In itsthe WHO reveals “worrying data showing that less than half of countries implement minimum standards” and warns that “Governments have a responsibility to take the steps needed to ensure their citizens have access to safe vehicles”.
Using seven priority vehicle safety standards recommended by Global NCAP, the WHO has carried out a unique survey on how they are currently being applied by governments around the world. The seven standards are from the UN’s World Forum for Harmonisation of Vehicle Regulations and cover seat belts, seat belt anchorages, front and side impact, electronic stability control, pedestrian protection and child seats. The results show that they are being fully applied by only 40 out of a total of 193 UN Member States and overwhelmingly by high-income countries.

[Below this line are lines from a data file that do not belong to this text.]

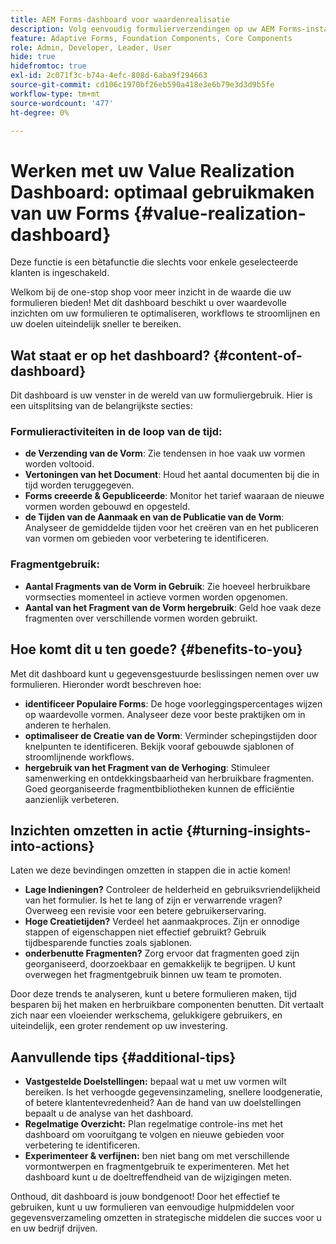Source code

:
 ```yaml
---
title: AEM Forms-dashboard voor waardenrealisatie
description: Volg eenvoudig formulierverzendingen op uw AEM Forms-instanties met ons intuïtieve trackingdashboard.
feature: Adaptive Forms, Foundation Components, Core Components
role: Admin, Developer, Leader, User
hide: true
hidefromtoc: true
exl-id: 2c071f3c-b74a-4efc-808d-6aba9f294663
source-git-commit: cd106c1970bf26eb590a418e3e6b79e3d3d9b5fe
workflow-type: tm+mt
source-wordcount: '477'
ht-degree: 0%

---
```


# Werken met uw Value Realization Dashboard: optimaal gebruikmaken van uw Forms {#value-realization-dashboard}

<span class="preview"> Deze functie is een bètafunctie die slechts voor enkele geselecteerde klanten is ingeschakeld. </span>

Welkom bij de one-stop shop voor meer inzicht in de waarde die uw formulieren bieden! Met dit dashboard beschikt u over waardevolle inzichten om uw formulieren te optimaliseren, workflows te stroomlijnen en uw doelen uiteindelijk sneller te bereiken.

## Wat staat er op het dashboard? {#content-of-dashboard}

Dit dashboard is uw venster in de wereld van uw formuliergebruik. Hier is een uitsplitsing van de belangrijkste secties:

### Formulieractiviteiten in de loop van de tijd:

* **de Verzending van de Vorm**: Zie tendensen in hoe vaak uw vormen worden voltooid.
* **Vertoningen van het Document**: Houd het aantal documenten bij die in tijd worden teruggegeven.
* **Forms creeerde &amp; Gepubliceerde**: Monitor het tarief waaraan de nieuwe vormen worden gebouwd en opgesteld.
* **de Tijden van de Aanmaak en van de Publicatie van de Vorm**: Analyseer de gemiddelde tijden voor het creëren van en het publiceren van vormen om gebieden voor verbetering te identificeren.

### Fragmentgebruik:

* **Aantal Fragments van de Vorm in Gebruik**: Zie hoeveel herbruikbare vormsecties momenteel in actieve vormen worden opgenomen.
* **Aantal van het Fragment van de Vorm hergebruik**: Geld hoe vaak deze fragmenten over verschillende vormen worden gebruikt.


## Hoe komt dit u ten goede? {#benefits-to-you}

Met dit dashboard kunt u gegevensgestuurde beslissingen nemen over uw formulieren. Hieronder wordt beschreven hoe:

* **identificeer Populaire Forms**: De hoge voorleggingspercentages wijzen op waardevolle vormen. Analyseer deze voor beste praktijken om in anderen te herhalen.
* **optimaliseer de Creatie van de Vorm**: Verminder schepingstijden door knelpunten te identificeren. Bekijk vooraf gebouwde sjablonen of stroomlijnende workflows.
* **hergebruik van het Fragment van de Verhoging**: Stimuleer samenwerking en ontdekkingsbaarheid van herbruikbare fragmenten. Goed georganiseerde fragmentbibliotheken kunnen de efficiëntie aanzienlijk verbeteren.


## Inzichten omzetten in actie {#turning-insights-into-actions}

Laten we deze bevindingen omzetten in stappen die in actie komen!

* **Lage Indieningen?** Controleer de helderheid en gebruiksvriendelijkheid van het formulier. Is het te lang of zijn er verwarrende vragen? Overweeg een revisie voor een betere gebruikerservaring.
* **Hoge Creatietijden?** Verdeel het aanmaakproces. Zijn er onnodige stappen of eigenschappen niet effectief gebruikt? Gebruik tijdbesparende functies zoals sjablonen.
* **onderbenutte Fragmenten?** Zorg ervoor dat fragmenten goed zijn georganiseerd, doorzoekbaar en gemakkelijk te begrijpen. U kunt overwegen het fragmentgebruik binnen uw team te promoten.

Door deze trends te analyseren, kunt u betere formulieren maken, tijd besparen bij het maken en herbruikbare componenten benutten. Dit vertaalt zich naar een vloeiender werkschema, gelukkigere gebruikers, en uiteindelijk, een groter rendement op uw investering.

## Aanvullende tips {#additional-tips}

* **Vastgestelde Doelstellingen:** bepaal wat u met uw vormen wilt bereiken. Is het verhoogde gegevensinzameling, snellere loodgeneratie, of betere klantentevredenheid? Aan de hand van uw doelstellingen bepaalt u de analyse van het dashboard.
* **Regelmatige Overzicht:** Plan regelmatige controle-ins met het dashboard om vooruitgang te volgen en nieuwe gebieden voor verbetering te identificeren.
* **Experimenteer &amp; verfijnen:** ben niet bang om met verschillende vormontwerpen en fragmentgebruik te experimenteren. Met het dashboard kunt u de doeltreffendheid van de wijzigingen meten.

Onthoud, dit dashboard is jouw bondgenoot! Door het effectief te gebruiken, kunt u uw formulieren van eenvoudige hulpmiddelen voor gegevensverzameling omzetten in strategische middelen die succes voor u en uw bedrijf drijven.
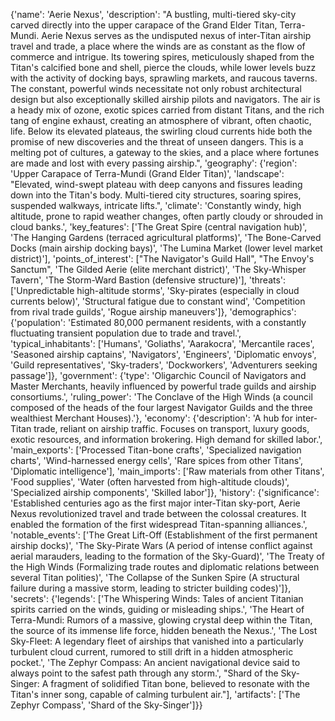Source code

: {'name': 'Aerie Nexus', 'description': "A bustling, multi-tiered sky-city carved directly into the upper carapace of the Grand Elder Titan, Terra-Mundi. Aerie Nexus serves as the undisputed nexus of inter-Titan airship travel and trade, a place where the winds are as constant as the flow of commerce and intrigue. Its towering spires, meticulously shaped from the Titan's calcified bone and shell, pierce the clouds, while lower levels buzz with the activity of docking bays, sprawling markets, and raucous taverns. The constant, powerful winds necessitate not only robust architectural design but also exceptionally skilled airship pilots and navigators. The air is a heady mix of ozone, exotic spices carried from distant Titans, and the rich tang of engine exhaust, creating an atmosphere of vibrant, often chaotic, life. Below its elevated plateaus, the swirling cloud currents hide both the promise of new discoveries and the threat of unseen dangers. This is a melting pot of cultures, a gateway to the skies, and a place where fortunes are made and lost with every passing airship.", 'geography': {'region': 'Upper Carapace of Terra-Mundi (Grand Elder Titan)', 'landscape': "Elevated, wind-swept plateau with deep canyons and fissures leading down into the Titan's body. Multi-tiered city structures, soaring spires, suspended walkways, intricate lifts.", 'climate': 'Constantly windy, high altitude, prone to rapid weather changes, often partly cloudy or shrouded in cloud banks.', 'key_features': ['The Great Spire (central navigation hub)', 'The Hanging Gardens (terraced agricultural platforms)', 'The Bone-Carved Docks (main airship docking bays)', 'The Lumina Market (lower level market district)'], 'points_of_interest': ["The Navigator's Guild Hall", "The Envoy's Sanctum", 'The Gilded Aerie (elite merchant district)', 'The Sky-Whisper Tavern', 'The Storm-Ward Bastion (defensive structure)'], 'threats': ['Unpredictable high-altitude storms', 'Sky-pirates (especially in cloud currents below)', 'Structural fatigue due to constant wind', 'Competition from rival trade guilds', 'Rogue airship maneuvers']}, 'demographics': {'population': 'Estimated 80,000 permanent residents, with a constantly fluctuating transient population due to trade and travel.', 'typical_inhabitants': ['Humans', 'Goliaths', 'Aarakocra', 'Mercantile races', 'Seasoned airship captains', 'Navigators', 'Engineers', 'Diplomatic envoys', 'Guild representatives', 'Sky-traders', 'Dockworkers', 'Adventurers seeking passage']}, 'government': {'type': 'Oligarchic Council of Navigators and Master Merchants, heavily influenced by powerful trade guilds and airship consortiums.', 'ruling_power': 'The Conclave of the High Winds (a council composed of the heads of the four largest Navigator Guilds and the three wealthiest Merchant Houses).'}, 'economy': {'description': 'A hub for inter-Titan trade, reliant on airship traffic. Focuses on transport, luxury goods, exotic resources, and information brokering. High demand for skilled labor.', 'main_exports': ['Processed Titan-bone crafts', 'Specialized navigation charts', 'Wind-harnessed energy cells', 'Rare spices from other Titans', 'Diplomatic intelligence'], 'main_imports': ['Raw materials from other Titans', 'Food supplies', 'Water (often harvested from high-altitude clouds)', 'Specialized airship components', 'Skilled labor']}, 'history': {'significance': 'Established centuries ago as the first major inter-Titan sky-port, Aerie Nexus revolutionized travel and trade between the colossal creatures. It enabled the formation of the first widespread Titan-spanning alliances.', 'notable_events': ['The Great Lift-Off (Establishment of the first permanent airship docks)', 'The Sky-Pirate Wars (A period of intense conflict against aerial marauders, leading to the formation of the Sky-Guard)', 'The Treaty of the High Winds (Formalizing trade routes and diplomatic relations between several Titan polities)', 'The Collapse of the Sunken Spire (A structural failure during a massive storm, leading to stricter building codes)']}, 'secrets': {'legends': ['The Whispering Winds: Tales of ancient Titanian spirits carried on the winds, guiding or misleading ships.', 'The Heart of Terra-Mundi: Rumors of a massive, glowing crystal deep within the Titan, the source of its immense life force, hidden beneath the Nexus.', 'The Lost Sky-Fleet: A legendary fleet of airships that vanished into a particularly turbulent cloud current, rumored to still drift in a hidden atmospheric pocket.', 'The Zephyr Compass: An ancient navigational device said to always point to the safest path through any storm.', "Shard of the Sky-Singer: A fragment of solidified Titan bone, believed to resonate with the Titan's inner song, capable of calming turbulent air."], 'artifacts': ['The Zephyr Compass', 'Shard of the Sky-Singer']}}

The Report argues that “there is an urgent need for these minimum vehicle standards to be implemented by every country”. The WHO is worried that “these standards are notably absent in many of the large middle income countries that are major car manufacturers” now responsible for almost 50% of world passenger car production which reached a record level of 67 million units last year.
For example the WHO shows that the most important crash-worthiness regulations helping to protect occupants withstand front and side impact crashes “are poorly implemented globally”.
According to the report just 49 countries (27%) apply the UN frontal impact test regulation and 47 (26%) apply the side impact test regulation. Again these are predominantly high-income countries. The WHO is concerned that “in the absence of appropriate standards automobile companies are able to sell old designs no longer legal in well-regulated countries. Alternatively, they may “de-specify” life-saving technologies in newer models sold in countries where regulations are weak or non-existent”.
Citing the example of Electronic Stability Control (ESC) the WHO is concerned that global car manufacturers who are required to fit the system in high-income countries “can sell the same model to markets without this life saving technology if the country does not apply the ESC regulation”. To avoid such de-specification of safety technologies the WHO says ESC “should be mandatory in all vehicles”. Noting that the system is also effective in commercial vehicles (such as trucks, coaches and mini-buses) the WHO comments that “there is enormous life-saving potential for this technology across the world’s entire vehicle fleet that has yet to be tapped globally.”
The Status Report also highlights the role of New Car Assessment Programmes (NCAPs) in driving demand for safer cars. WHO says that NCAPs “are highly successful in promoting supply and demand for safer vehicles” and describes the work of the nine different organisations active in safety rating activities around the world.
The WHO also spotlights Global NCAP’s support for new programmes in the rapidly motorising regions of Asia and Latin America.